Sunday, April 5, 2015

A Fully Occupied Life

I haven't posted like I said I was going to. For a while there I was pretty sick, I had the flu earlier in February, and than managed to catch another strain of it 3 weeks later. Despite that, I had a lot of fun last month. The weather has been amazing for riding. A big group of us went out and did a ride at Soledad Canyon, and then an ACTHA ride at Issac's ranch my first actual horse competition ever, and last weekend a ride with my friend and her walking horses. Yesterday, a potluck out at the barn with good friends and a really delicious portabella mushroom burger I had been looking forward to all week (I know i'm weird, but let me make you one sometime).

April is a new month! Plans for this month include, visiting Phoenix, maybe a few trail rides, The therapeutic riding programs fundraiser, Sky's CGCA title test, and the NMSU horse sale.

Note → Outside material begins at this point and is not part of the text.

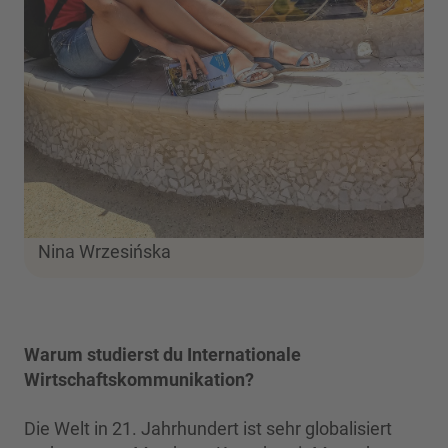
Nina Wrzesińska
Warum studierst du Internationale
Wirtschaftskommunikation?
Die Welt in 21. Jahrhundert ist sehr globalisiert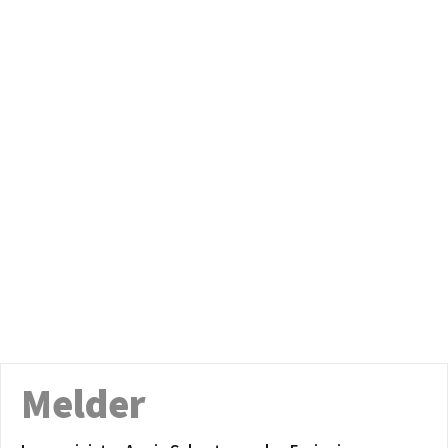
Melder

I have a lot of homework and school projects to stay on top of, as it's really the last month of classes. Maybe we can sneak in some horse time before it really warms up! I can't believe this is my second to last semester (tentatively) at NMSU. I greatly appreciate the opportunity I have had to receive a college education, and will be the first in my family to graduate with this high of a degree. It's exciting and scary. I don't really have a plan! I'll either end up working with dogs, or teaching people about horses, maybe even as a zookeeper for a little while. I'm not completely sure, but life is exciting and i'm living in the moment for once. If a good opportunity comes knocking at my door, I will more than likely pursue it. I don't feel like i'm ready for a career yet, but I am ready for a start.

I have been pretty open lately that my health has given the blessing of different abilities than others. I'm thankful my migraines are starting to be better under control, and I have been able to accomplish more in school as of lately because of that. Still, I can't help but feel like a crickety 70 year old lady half the time. My joints hurt almost all the time. No one knows why or can seem to give me a straight answer. It makes it hard to work out other than riding horses, there really isn't much I have been able to do. I miss riding my bike a lot, and running. Sky and I went on a hike today but I was alone and didn't want to over do it, so it turned out to be jut about 2 miles long (not that far). It scares me to think about if i'm even going to be able to find a job or a career i'm physically capable of handling. I need friends to be supportive and understanding when I say i'm struggling, this is what I mean. I think and hope things are going to get better, but I really don't know.

Sunday, March 8, 2015

Something New

   I was eating Thai food the other night, one of my new bad habits when i'm sick, and pondering my life. How did I get where I am? I'm going to be 21 in less than a year, I'm not a kid anymore. Although people frequently mistake me for a freshman in high school. 

 My life has always been planned far in advance. It seems as if I have known exactly who i'm going to be and what i'm going to do in the next 5 years. 5 years ago I would have told you I was going to go to Colorado State University and study veterinary medicine, specializing in equine orthopedic surgery after I graduated from undergrad with a degree in Animal Science. 

 What happened? I got burnt out. It happens to everyone at some point. I was living in the future and not in the present. Anxious, scared and yes, even depressed. I'm still not completely okay with who I am, and honestly don't feel much like myself. But, I have a plan! 

When I finish my undergrad, I won't really have a degree in animal science, but rather just a bachelors degree. That's okay for now. I will look for a job as a dog trainer, that pays enough for me to pay off my student loans. It's the one thing in life that I absolutely love. In the back of my mind, I still really kind of want to go into a medical profession. I can go back to school for that later if I so choose. I have always loved school. This is the first time in my life that I have really had a dislike for it. My ultimate goal in life I suppose, is to find happiness. 

To find happiness you really do have to live in the moment. This blog is going to be an "in the moment" blog, I will write a post at least every other day. It might be about eating Thai food, riding my favorite horse, or maybe about something really cool my service dog did that day. My life is definitely not "normal".  It is full of passion, adventure, empathy, creativity, and respect. I don't even know how best to explain it all! I'm introverted yet outgoing for the most part. Quiet, yet speak my mind, even if it might be confusing for others. What ever it is that ends up being posted, I hope you enjoy it!